9. Les ETAM de nuit doivent accéder, comme les autres catégories de salariés, à des actions de formation continue, y compris éventuellement celles relevant d'un congé individuel de formation.
Les entreprises veilleront, compte tenu de la spécificité d'exécution de leur contrat de travail, à leur faciliter cet accès et à en tenir informé le comité d'entreprise ou, à défaut, les délégués du personnel, s'ils existent, dans les conditions prévues par les dispositions réglementaires en vigueur.
10. Aucune considération du sexe ne pourra être retenue pour embaucher un ETAM à un poste de travail comportant du travail de nuit conférant à l'intéressé la qualité de travailleur de nuit, muter un ETAM d'un poste de nuit à un poste de jour ou d'un poste de jour à un poste de nuit, prendre des mesures spécifiques aux ETAM travailleurs de nuit en matière de formation professionnelle.
11. Le travail de nuit qui ne relève ni de l'article 3.2.3 ni du présent article est déterminé au niveau de l'entreprise, après consultation du comité d'entreprise ou, à défaut, des représentants du personnel, s'ils existent.
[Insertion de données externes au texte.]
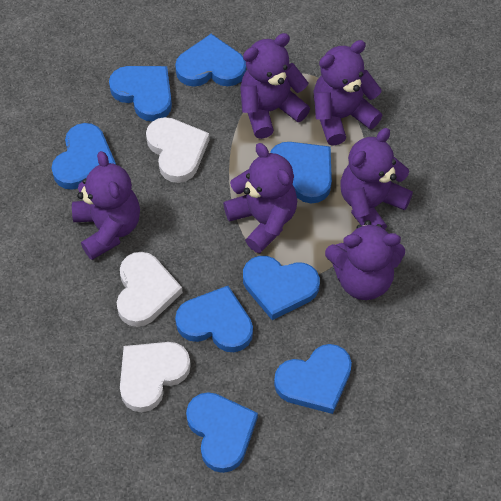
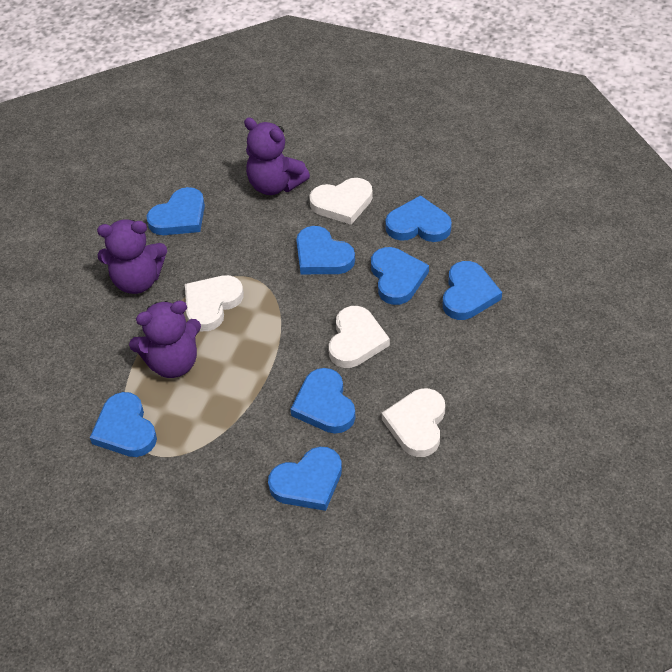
purple teddy bear: [72,151,140,260] [223,143,297,253] [240,33,310,139] [314,40,383,146] [325,220,405,300] [340,128,413,230] = 6 -> [97,220,167,294] [129,301,201,378] [244,118,310,195] = 3
white heart: [117,252,183,327] [120,342,191,412] [146,117,210,183] = 3 -> [185,275,244,331] [309,178,373,225] [329,306,390,368] [382,388,445,457] = 4

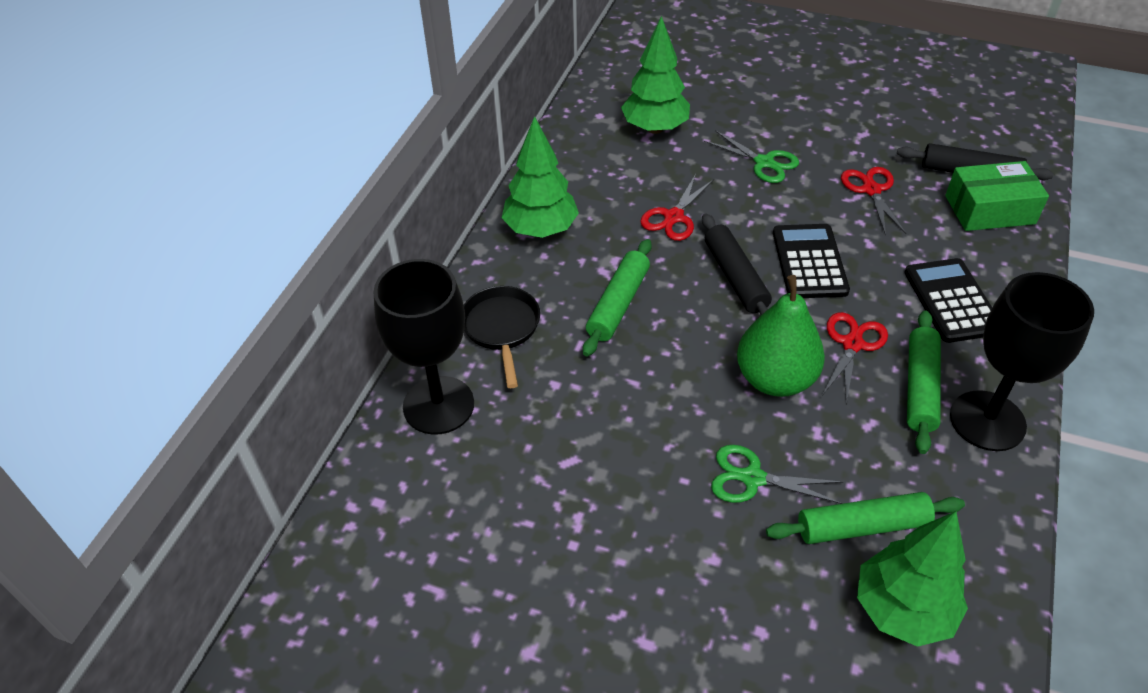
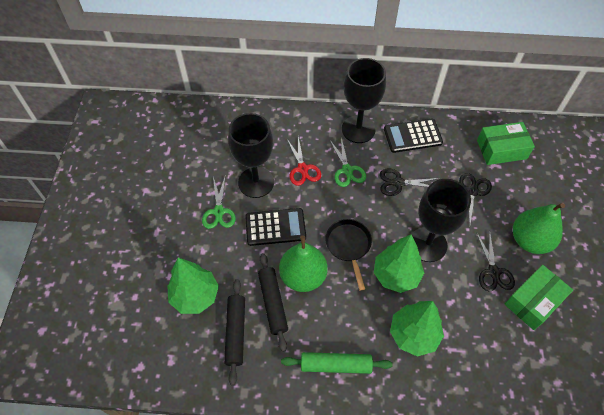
black goblet: [374,259,474,435] [950,272,1094,451] = 2 -> [228,113,274,198] [342,58,386,143] [411,179,471,262] = 3
black scissors: none = 0 -> [380,168,440,196] [459,173,492,224] [476,231,515,291] = 3
green box: [945,161,1049,231] = 1 -> [477,122,535,165] [505,265,573,330] = 2
green pear: [737,275,825,397] = 1 -> [279,235,327,292] [513,203,565,254] = 2
green rolling pin: [583,239,652,356] [766,492,965,544] [907,311,941,454] = 3 -> [281,352,393,374] = 1
red scissors: [640,174,714,241] [822,312,888,404] [841,167,906,236] = 3 -> [287,137,321,186] = 1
(1) Le point 4 de l'article 4.2.9 est étendu sous réserve de l'application des dispositions de l'article L. 3122-39 du code du travail.
 
(Arrêté du 30 mai 2013-art. 1)

(2) Les termes : « de moins de 6 ans » et « par le seul salarié » figurant au premier alinéa du point 8 de l'article 4.2.9 sont exclus de l'extension comme étant contraires aux dispositions de l'article L. 3122-44 du code du travail.
 
(Arrêté du 30 mai 2013-art. 1)

(3) Les termes : « de moins de 6 ans » et « par le seul salarié » figurant au premier alinéa du point 8 de l'article 4.2.9 sont exclus de l'extension comme étant contraires aux dispositions de l'article L. 3122-44 du code du travail.